Em 7 de abril de 1835, pela primeira vez, o país elegia alguém como governante. Era a primeira vez, aliás, que o poder ficaria nas mãos não de um português, mas de alguém nascido em solo brasileiro. Tratava-se de um sacerdote católico chamado Diogo Antônio Feijó (1784-1843), padre paulista que havia construído uma sólida carreira política.

Mas um governante eleito dentro de um regime monárquico? Pois é. Houve uma espécie de hiato entre os dois imperadores brasileiros, Pedro I e Pedro II. Tudo porque o primeiro abdicou do trono quando o herdeiro ainda era uma criança.

Feijó se tornaria regente do império, assumindo o posto em 12 de outubro de 1835 até sua renúncia, em 19 de setembro de 1837.

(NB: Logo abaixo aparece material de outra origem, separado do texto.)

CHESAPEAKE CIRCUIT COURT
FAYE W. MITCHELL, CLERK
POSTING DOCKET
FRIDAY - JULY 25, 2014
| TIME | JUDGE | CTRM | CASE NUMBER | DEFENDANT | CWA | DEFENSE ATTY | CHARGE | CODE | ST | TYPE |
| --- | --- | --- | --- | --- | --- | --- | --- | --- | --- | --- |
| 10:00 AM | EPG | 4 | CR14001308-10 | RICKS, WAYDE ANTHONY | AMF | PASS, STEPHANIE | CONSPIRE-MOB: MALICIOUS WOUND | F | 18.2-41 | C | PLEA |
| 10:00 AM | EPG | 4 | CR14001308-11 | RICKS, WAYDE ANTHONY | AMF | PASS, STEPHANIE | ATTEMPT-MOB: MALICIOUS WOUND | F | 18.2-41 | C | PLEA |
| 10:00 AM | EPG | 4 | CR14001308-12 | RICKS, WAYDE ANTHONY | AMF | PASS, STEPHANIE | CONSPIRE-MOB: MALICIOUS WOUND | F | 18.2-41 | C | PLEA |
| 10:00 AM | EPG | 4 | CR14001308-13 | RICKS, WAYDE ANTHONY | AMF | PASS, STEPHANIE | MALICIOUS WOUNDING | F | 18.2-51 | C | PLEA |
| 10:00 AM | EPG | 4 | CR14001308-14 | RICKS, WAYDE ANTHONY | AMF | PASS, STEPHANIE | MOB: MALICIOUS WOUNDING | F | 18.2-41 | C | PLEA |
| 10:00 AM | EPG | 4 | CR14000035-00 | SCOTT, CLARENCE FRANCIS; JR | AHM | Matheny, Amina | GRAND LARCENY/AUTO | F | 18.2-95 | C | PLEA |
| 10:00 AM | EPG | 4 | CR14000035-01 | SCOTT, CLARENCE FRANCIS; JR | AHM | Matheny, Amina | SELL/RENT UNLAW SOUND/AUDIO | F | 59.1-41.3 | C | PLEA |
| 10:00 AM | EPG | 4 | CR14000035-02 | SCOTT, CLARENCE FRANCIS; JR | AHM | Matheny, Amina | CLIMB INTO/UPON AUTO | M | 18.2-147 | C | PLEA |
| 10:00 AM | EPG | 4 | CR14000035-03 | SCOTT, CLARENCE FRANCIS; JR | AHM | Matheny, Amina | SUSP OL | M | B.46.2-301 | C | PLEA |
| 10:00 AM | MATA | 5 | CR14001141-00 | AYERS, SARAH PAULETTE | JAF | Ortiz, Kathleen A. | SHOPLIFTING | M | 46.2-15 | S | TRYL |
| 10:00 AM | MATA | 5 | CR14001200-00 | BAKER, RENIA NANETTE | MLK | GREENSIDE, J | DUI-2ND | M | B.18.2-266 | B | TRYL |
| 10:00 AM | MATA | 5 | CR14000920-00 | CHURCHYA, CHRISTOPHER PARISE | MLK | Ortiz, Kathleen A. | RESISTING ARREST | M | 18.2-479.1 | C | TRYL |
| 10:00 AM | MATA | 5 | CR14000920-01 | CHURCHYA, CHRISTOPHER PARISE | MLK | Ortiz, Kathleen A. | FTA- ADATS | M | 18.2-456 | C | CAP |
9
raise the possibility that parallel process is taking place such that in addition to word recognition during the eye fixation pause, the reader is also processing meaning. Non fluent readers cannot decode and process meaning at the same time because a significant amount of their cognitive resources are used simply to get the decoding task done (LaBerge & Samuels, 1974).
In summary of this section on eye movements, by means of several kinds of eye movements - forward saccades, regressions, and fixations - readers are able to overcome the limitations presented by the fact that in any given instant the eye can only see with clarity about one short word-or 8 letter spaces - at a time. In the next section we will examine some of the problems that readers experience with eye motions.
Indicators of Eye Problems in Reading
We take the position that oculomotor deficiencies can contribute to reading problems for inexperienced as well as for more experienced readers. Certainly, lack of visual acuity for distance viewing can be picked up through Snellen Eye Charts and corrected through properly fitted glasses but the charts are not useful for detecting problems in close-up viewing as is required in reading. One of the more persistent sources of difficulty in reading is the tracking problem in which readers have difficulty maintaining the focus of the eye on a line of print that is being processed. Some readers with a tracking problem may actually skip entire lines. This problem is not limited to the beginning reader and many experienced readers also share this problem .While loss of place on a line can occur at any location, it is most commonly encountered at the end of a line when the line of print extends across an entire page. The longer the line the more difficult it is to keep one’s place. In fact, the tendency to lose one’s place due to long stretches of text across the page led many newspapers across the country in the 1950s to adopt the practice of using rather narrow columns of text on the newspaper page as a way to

Para entender como isso foi possível é preciso primeiro recordar o momento histórico em que aquele Brasil de poucos anos após a independência de Portugal vivia.

Regente Feijó, em pintura feita por Oscar Pereira da Silva em 1925.

Crédito,Domínio público

Legenda da foto,Regente Feijó, em pintura feita por Oscar Pereira da Silva em 1925

Abdicação e regência

Em 1831, Pedro I (1798-1834), o primeiro imperador do Brasil, deixou para trás o Brasil para lutar pela coroa portuguesa. Ficou seu filho homônimo como herdeiro. Mas Pedro II (1825-1891) era uma criança de apenas cinco anos.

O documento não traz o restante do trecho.